Another long, awkward pause filled the space between them. “Good night, then,” Alaric said, and left the kitchen. Sienne gave him a few seconds to get halfway up the stairs, then followed.
Safely in her room, she changed into her nightdress and put her clothes away, not bothering to turn on the lamp. Her room was chilly, and again she idly wished there were a spell to heat air. She climbed into bed, pulled the blankets to her chin, and cursed herself, thoroughly and in a whisper.
Her relationship with Alaric had started out badly, with him hating all wizards because of the one that had created and enslaved his people and her resenting him for being an arrogant ass. Then he’d started to bend, and she’d come to see his good side, and before she knew it, they were friends. And if she’d left it at friendship, everything would be fine. But he was strong, and clever, and had a funny smile, and now she had trouble looking him in the eye, for fear he could read her emotions there.

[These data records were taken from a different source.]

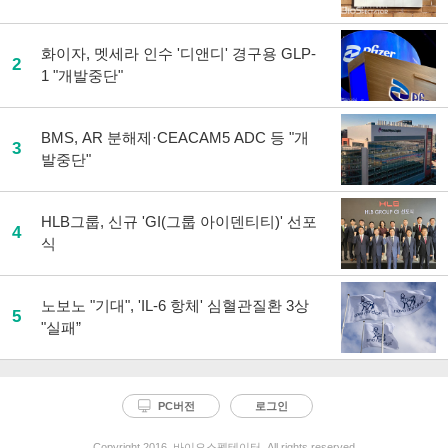
화이자, 멧세라 인수 '디앤디' 경구용 GLP-
2
1 "개발중단"
BMS, AR 분해제·CEACAM5 ADC 등 "개
3
발중단"
HLB그룹, 신규 'GI(그룹 아이덴티티)' 선포
4
식
노보노 "기대", 'IL-6 항체' 심혈관질환 3상
5
"실패”
PC버전
로그인
Copyright 2016. 바이오스펙테이터. All rights reserved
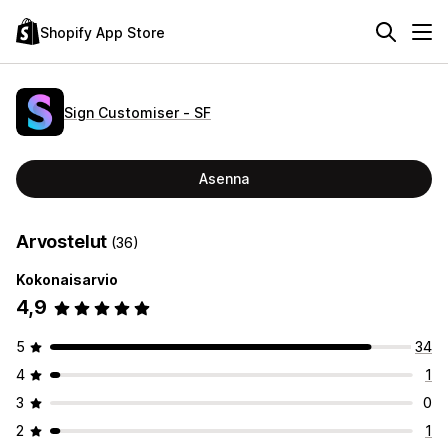
Shopify App Store
Sign Customiser ‑ SF
Asenna
Arvostelut
(36)
Kokonaisarvio
4,9
5
34
4
1
3
0
2
1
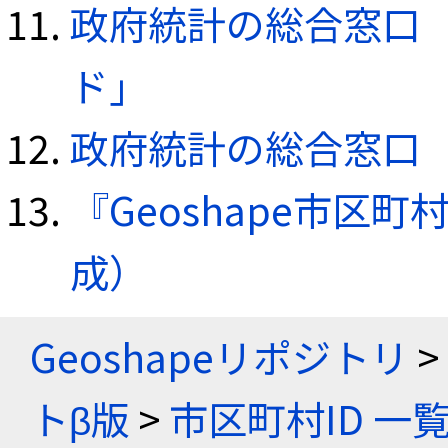
政府統計の総合窓口（e
ド」
政府統計の総合窓口（e
『Geoshape市区町
成）
Geoshapeリポジトリ
>
トβ版
>
市区町村ID 一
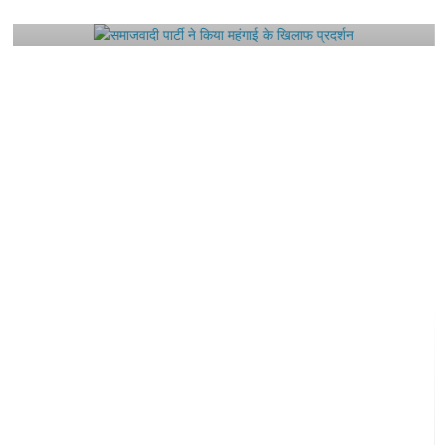
August 4, 2021
Editor All Rights
0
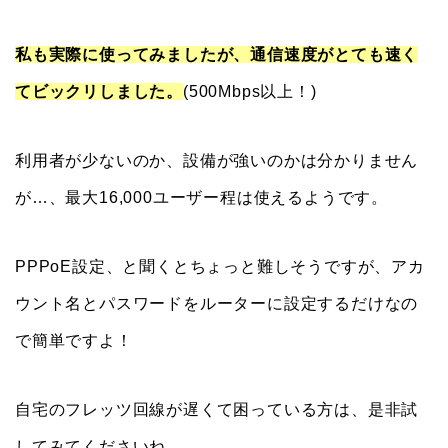
私も実際に使ってみましたが、通信速度がとても速く
てビックリしました。
(500Mbps以上！)
利用者が少ないのか、設備が強いのかは分かりません
が…、最大16,000ユーザー程は使えるようです。
PPPoE設定、と聞くとちょっと難しそうですが、アカ
ウント名とパスワードをルーターに設定するだけなの
で簡単ですよ！
自宅のフレッツ回線が遅くて困っている方は、是非試
してみてくださいね。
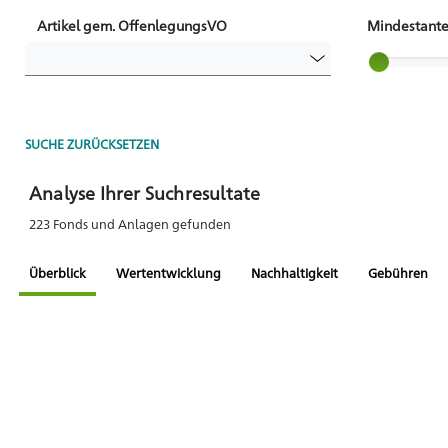
Artikel gem. OffenlegungsVO
Mindestante
Slider label
SUCHE ZURÜCKSETZEN
Analyse Ihrer Suchresultate
223 Fonds und Anlagen gefunden
Überblick
Wertentwicklung
Nachhaltigkeit
Gebühren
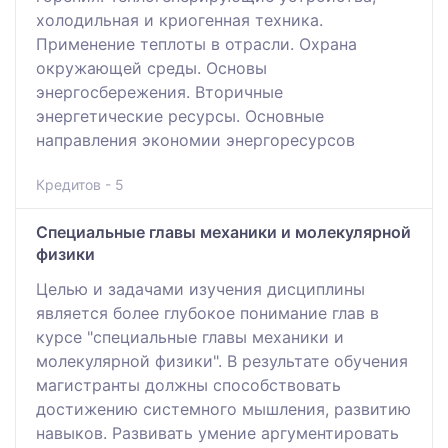
холодильная и криогенная техника.
Применение теплоты в отрасли. Охрана
окружающей среды. Основы
энергосбережения. Вторичные
энергетические ресурсы. Основные
направления экономии энергоресурсов
Кредитов - 5
Специальные главы механики и молекулярной
физики
Целью и задачами изучения дисциплины
является более глубокое понимание глав в
курсе "специальные главы механики и
молекулярной физики". В результате обучения
магистранты должны способствовать
достижению системного мышления, развитию
навыков. Развивать умение аргументировать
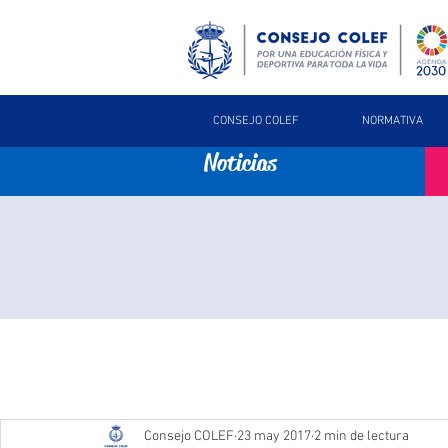
CONSEJO COLEF
NORMATIVA
Noticias
Consejo COLEF
23 may 2017
2 min de lectura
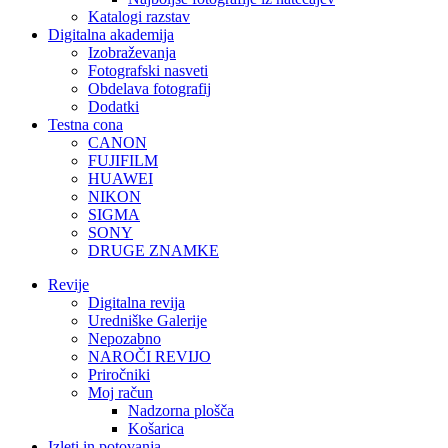
Katalogi razstav
Digitalna akademija
Izobraževanja
Fotografski nasveti
Obdelava fotografij
Dodatki
Testna cona
CANON
FUJIFILM
HUAWEI
NIKON
SIGMA
SONY
DRUGE ZNAMKE
Revije
Digitalna revija
Uredniške Galerije
Nepozabno
NAROČI REVIJO
Priročniki
Moj račun
Nadzorna plošča
Košarica
Izleti in potovanja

What made it worse was her increasing suspicion that he wasn’t indifferent to her. Those awkward silences when they were alone together, like just then in the kitchen, were awkward for both of them. He, too, never met her gaze if he could help it, and he was scrupulously careful not to touch her, even casually as he did the others. Whatever this feeling was, she was sure it wasn’t unrequited.
But they were companions, comrades in arms, and she didn’t know much about scrappers, but she was damn sure starting a romantic relationship with one of your companions was the kind of thing that could destroy a team. She didn’t want this team destroyed. They were family, or as near to as made no difference, and nothing was worth giving that up.